The story of this small, single coin becomes more interesting still: when deciding where to store this singularly valuable coin, the Treasury officials settled on the vaults of the World Trade Center. In July 2001, only a few months before terrorist attacks would destroy the building complex, the coin was moved to Fort Knox.

Finally, on July 30, 2002, the coin was put up for auction at Sotheby’s and sold for $6,600,000. A 15% surcharge was tacked on by Sotheby’s plus – almost comically – a $20 fee in exchange for the intrinsic $20 “monetized” value of the coin as legal tender (although it can safely be said the coin would never be spent in exchange for $20 in goods or services).

Thus, the final bill of $7,590,020 was the final bill for the coin, with half the cash (plus the intrinsic value of $20) going to the U.S. Treasury and the other half going to coin dealer Stephen Fenton. After over 70 years of making its way all over the world, the coin finally found a permanent home to an anonymous buyer after only nine minutes of bidding.

Finally, it should be noted that ten more Double Eagles have been uncovered – again, emanating from the actions of Israel Swift – but that lengthy litigation has determined that these too are the property of the U.S. Government. They remain securely stored at Fort Knox and, as of this writing, their fate has not been determined.

Bankrupt Billionaires

The inflationary 1970s had been very kind to the Hunts and their businesses. Surging prices in soybeans, crude oil, silver, Texas real estate, and many other commodities augmented the family fortune by billions.
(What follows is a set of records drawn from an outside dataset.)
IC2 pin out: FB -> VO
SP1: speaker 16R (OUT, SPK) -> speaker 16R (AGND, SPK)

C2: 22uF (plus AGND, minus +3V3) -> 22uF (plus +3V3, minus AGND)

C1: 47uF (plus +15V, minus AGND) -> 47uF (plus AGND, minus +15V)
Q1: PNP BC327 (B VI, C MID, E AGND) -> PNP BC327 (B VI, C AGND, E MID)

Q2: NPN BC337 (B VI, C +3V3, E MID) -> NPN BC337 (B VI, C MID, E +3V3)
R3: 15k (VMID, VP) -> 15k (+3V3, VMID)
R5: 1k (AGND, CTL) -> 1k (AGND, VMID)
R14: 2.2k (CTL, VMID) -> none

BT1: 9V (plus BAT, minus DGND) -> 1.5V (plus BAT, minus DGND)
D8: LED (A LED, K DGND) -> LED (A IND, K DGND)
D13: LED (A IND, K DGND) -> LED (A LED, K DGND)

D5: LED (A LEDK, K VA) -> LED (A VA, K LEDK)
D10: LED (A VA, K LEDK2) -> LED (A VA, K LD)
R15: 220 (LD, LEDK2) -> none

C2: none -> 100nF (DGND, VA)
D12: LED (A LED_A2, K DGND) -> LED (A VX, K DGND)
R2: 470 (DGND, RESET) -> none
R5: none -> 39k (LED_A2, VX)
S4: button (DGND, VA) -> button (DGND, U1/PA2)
The 1980s were a mirror image for the family’s assets. Texas real estate fell in value precipitously, and crude oil collapsed from about $32/barrel in late 1985 to about $10 in early 1986. The Hunts found themselves with $1.48 billion in assets and debts of $2.43 billion. The Hunts had grown from the richest people in the world to some of the world’s most indebted.

In 1987, the Hunts had as many lawyers working on their financial legal battles – 15 in all –as there were children in the family. The banks fighting the Hunts on the other side of the table hired fifty times that many attorneys to wage war against them, and by 1988, the war was over, and the banks had won.

Adding to the financial pain being brought by their creditors, the Hunts also faced another unexpected nemesis: a mineral company from Peru. During the run-up in silver prices, a rogue trader inside the company sold short the metal, ultimately suffering terrible losses for the firm. In 1988, a court awarded $134 million damages to the Peruvian firm, payable by the Hunt brothers.

Bunker Hunt filed for personal bankruptcy in 1988, and he emerged from the formalities with several million dollars in assets but a bill to the IRS for $90 million that had to be repaid over the ensuing fifteen years.  It was the largest personal bankruptcy in Texas history, and a coda that would have seem preposterous had one predicted it a few years earlier.

The remarkable tale of the Hunt saga can, at its simplest, illustrate vividly that leverage can be a powerful ally or a deadly enemy to the fortunes of even the most storied family dynasties.